2. Reviewing your privacy policy
While using guides and free templates may provide you with a basic privacy policy, you need to be sure that it ticks all the boxes required.
It may be advisable to have your policy reviewed by a specialist lawyer to ensure that it does in fact meet all the legal requirements it has to.
If you’re looking for the best tools to manage multiple WordPress sites efficiently while ensuring compliance with privacy policies, there are third-party plugins and services that offer comprehensive features like automatic updates, centralized dashboard, security monitoring, and more.
Use these tools to streamline management, maintain consistent privacy policy implementation, and align data practices with guidelines. They also provide data management, consent tracking, and cookie management features, aiding privacy regulation compliance and enhancing data transparency.

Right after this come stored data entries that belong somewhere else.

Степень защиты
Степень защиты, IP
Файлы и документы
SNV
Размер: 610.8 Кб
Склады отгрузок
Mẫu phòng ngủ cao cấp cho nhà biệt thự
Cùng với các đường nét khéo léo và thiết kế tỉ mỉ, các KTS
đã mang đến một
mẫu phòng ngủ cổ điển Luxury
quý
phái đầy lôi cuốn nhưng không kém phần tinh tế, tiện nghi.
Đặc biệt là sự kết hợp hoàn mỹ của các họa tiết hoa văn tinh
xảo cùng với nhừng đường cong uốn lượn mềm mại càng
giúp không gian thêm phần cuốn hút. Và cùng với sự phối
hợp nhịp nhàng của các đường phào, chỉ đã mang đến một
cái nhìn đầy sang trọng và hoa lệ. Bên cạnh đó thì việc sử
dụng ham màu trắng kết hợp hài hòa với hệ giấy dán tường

Effectively manage WordPress sites while prioritizing privacy and demonstrating commitment to user data protection.
3. Privacy policy disputes
This is hopefully a scenario you’ll never encounter, but if your policy does, for whatever reason, fall short of meeting every legal requirement, then there is the possibility of a dispute arising at some point.
As these can be costly, both in terms of punitive damages to the user and fines from the relevant regulatory bodies, then you should be looking for expert legal advice to fight your corner.
Cover all your bases when creating a privacy policy for WordPress websites
While your initial focus when launching a WordPress website may be on the content and how the site looks, you need to understand that a robust privacy policy is integral to how your site—and business—is viewed.
A good privacy policy not only engenders trust from your users, it’s a legal requirement and failure to include one could be a costly mistake.
More data is collected and used in more ways than ever before. That means you have both a legal and moral responsibility to ensure that your users are fully informed of how you collect, use, store, and protect their data.
Obtaining consent is crucial as it allows you to collect and use appropriate data in various ways.